The bill also intends to standardise victim identification and referral mechanisms, improve mutual legal assistance between states, and strengthen joint operations and border management.
“The bill seeks to adopt a survivor centred gender responsive, child sensitive and human rights-based approaches and strengthens regional cooperation, coordination, mutual legal assistance and institutional accountability,” Ndangiza said.
Aligning integration with protection
The initiative in line with deepening EAC integration under the Common Market Protocol, which promotes the free movement of persons, labour, and services — a process that, while economically beneficial, has also increased vulnerability to exploitation because of an inadequate protection framework.
Ndangiza’s proposal underscores the need for coordinated safeguards to ensure that regional integration does not inadvertently expose migrants and workers to trafficking risks.

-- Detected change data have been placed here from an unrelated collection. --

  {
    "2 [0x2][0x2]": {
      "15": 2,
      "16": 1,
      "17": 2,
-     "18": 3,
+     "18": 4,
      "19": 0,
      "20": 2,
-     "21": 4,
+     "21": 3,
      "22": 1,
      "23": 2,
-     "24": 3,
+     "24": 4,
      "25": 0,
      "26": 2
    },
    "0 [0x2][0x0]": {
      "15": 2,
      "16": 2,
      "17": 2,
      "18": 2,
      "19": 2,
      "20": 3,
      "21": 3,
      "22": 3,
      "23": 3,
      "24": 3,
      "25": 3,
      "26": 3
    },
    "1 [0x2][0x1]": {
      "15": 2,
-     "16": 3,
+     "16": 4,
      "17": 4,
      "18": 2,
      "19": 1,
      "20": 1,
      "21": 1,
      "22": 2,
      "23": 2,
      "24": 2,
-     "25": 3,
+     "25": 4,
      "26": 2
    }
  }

Assembly backs new legislative move
By adopting the motion, the Assembly has granted Ndangiza leave to formally introduce the Bill, marking a step toward reviving and updating the stalled 2016 framework.
The motion reflects growing consensus within the Assembly that a harmonised, enforceable regional law is urgently needed to address modern trafficking dynamics.
If passed, the legislation is expected to close legal loopholes, strengthen cross-border cooperation, and help ensure equal standards of protection and justice for victims across East Africa, heralding a more unified and robust regional response to human trafficking.